Drew: Brenda you need to follow your heart on this one. I’m behind you either way.

Mom&Dad: Oh, God. Oh, man. Oh, man that’s a tough one. Naked? Oh, God. Ok, let’s all pray together, yeah? -  And we did.

Then my agent sealed the deal. In her incredibly sweet tone, “Brenda, I read this role over several times, picked it apart…just to sure I wanted to submit you for it. I mean, I knew what it entailed…It is…’edgy.’ But look, you are gonna read it like no other girl they see. Just give that character a heart, a guilt, a sincerity, just be you. You will make her a sympathetic character that most girls couldn’t.”

I was touched by her words and felt, indeed she was right on this one.

So, I clumped into Showtime, past some of the leading actors, and into the audition room. I stated my name and height for the camera and proceeded to read every “f*ck” and “a**-licker” while pretending to get a Brazilian wax. Astonishingly, despite every foul line out of my mouth the casting woman’s comment was a sincere, “Very cute, Brenda.” Very cute! I nearly laughed out loud at my mission accomplished…

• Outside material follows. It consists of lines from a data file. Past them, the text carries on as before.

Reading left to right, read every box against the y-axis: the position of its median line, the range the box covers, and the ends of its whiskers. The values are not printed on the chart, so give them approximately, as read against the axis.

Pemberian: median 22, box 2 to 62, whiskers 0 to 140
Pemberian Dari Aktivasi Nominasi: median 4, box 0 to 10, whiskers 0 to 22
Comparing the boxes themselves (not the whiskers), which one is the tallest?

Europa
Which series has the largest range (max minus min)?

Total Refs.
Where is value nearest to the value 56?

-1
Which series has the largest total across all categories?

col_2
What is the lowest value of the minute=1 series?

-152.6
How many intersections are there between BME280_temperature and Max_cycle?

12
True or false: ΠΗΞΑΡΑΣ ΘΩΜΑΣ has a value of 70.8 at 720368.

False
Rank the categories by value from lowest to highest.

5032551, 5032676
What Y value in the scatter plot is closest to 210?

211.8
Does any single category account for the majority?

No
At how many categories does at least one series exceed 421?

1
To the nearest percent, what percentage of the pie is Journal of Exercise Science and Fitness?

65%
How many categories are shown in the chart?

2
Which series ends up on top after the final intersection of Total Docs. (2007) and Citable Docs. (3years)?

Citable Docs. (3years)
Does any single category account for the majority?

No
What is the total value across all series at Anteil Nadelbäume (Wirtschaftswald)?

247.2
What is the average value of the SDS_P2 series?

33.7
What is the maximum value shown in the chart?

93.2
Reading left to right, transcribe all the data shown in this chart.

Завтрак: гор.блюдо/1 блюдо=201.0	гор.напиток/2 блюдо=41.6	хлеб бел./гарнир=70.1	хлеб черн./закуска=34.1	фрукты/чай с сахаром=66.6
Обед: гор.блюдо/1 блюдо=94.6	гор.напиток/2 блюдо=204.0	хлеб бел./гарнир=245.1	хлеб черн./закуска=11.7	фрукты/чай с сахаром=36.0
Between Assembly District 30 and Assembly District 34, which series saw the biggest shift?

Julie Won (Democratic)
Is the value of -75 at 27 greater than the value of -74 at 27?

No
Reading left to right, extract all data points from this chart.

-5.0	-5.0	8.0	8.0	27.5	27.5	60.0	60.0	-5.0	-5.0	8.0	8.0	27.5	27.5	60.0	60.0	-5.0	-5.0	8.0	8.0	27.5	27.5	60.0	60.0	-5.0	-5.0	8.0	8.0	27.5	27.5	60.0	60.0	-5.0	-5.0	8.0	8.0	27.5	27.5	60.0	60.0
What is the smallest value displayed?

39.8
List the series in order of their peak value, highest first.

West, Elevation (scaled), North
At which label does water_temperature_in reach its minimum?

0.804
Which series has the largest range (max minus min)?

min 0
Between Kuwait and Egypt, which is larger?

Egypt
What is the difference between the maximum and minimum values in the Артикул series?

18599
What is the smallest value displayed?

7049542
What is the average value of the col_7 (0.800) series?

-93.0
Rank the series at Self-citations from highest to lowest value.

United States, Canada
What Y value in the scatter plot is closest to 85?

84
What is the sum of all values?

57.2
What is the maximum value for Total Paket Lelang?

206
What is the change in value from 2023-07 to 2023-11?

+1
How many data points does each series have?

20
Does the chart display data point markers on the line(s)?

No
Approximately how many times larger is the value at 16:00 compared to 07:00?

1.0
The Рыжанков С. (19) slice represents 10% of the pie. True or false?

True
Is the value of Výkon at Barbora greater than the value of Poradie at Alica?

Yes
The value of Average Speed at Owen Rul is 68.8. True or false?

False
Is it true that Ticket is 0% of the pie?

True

Carly Pope, who beat me out for this role. I spoke to her about Popular in the audition and knew shed get it- so confident and personable...plus Popular was awesome. :)

Carly Pope, who beat me out for this role. I spoke to her about "Popular" in the audition and knew she'd get it- so confident and personable...plus Popular was awesome. :) PS- They let HER wear a bra!

In the end, I felt I made the right choice (while simultaneously admitting to God, “I am not strong enough to turn down this role. Please just don’t let me have it if it’s wrong for me.”) I also felt ashamed for judging the writers and every girl that entered that room before me; I can only see outcome, not the intentions. On this end, I have no idea to what lengths I will have peace about taking on acting. I don’t know if the world will ever see my boobs, but I also don’t know that it won’t. Presently, I only care about touching hearts and changing lives though film. I am open to showing much in body and soul to give those roles an honest truth.

 This is where I stand on May 1, 2008.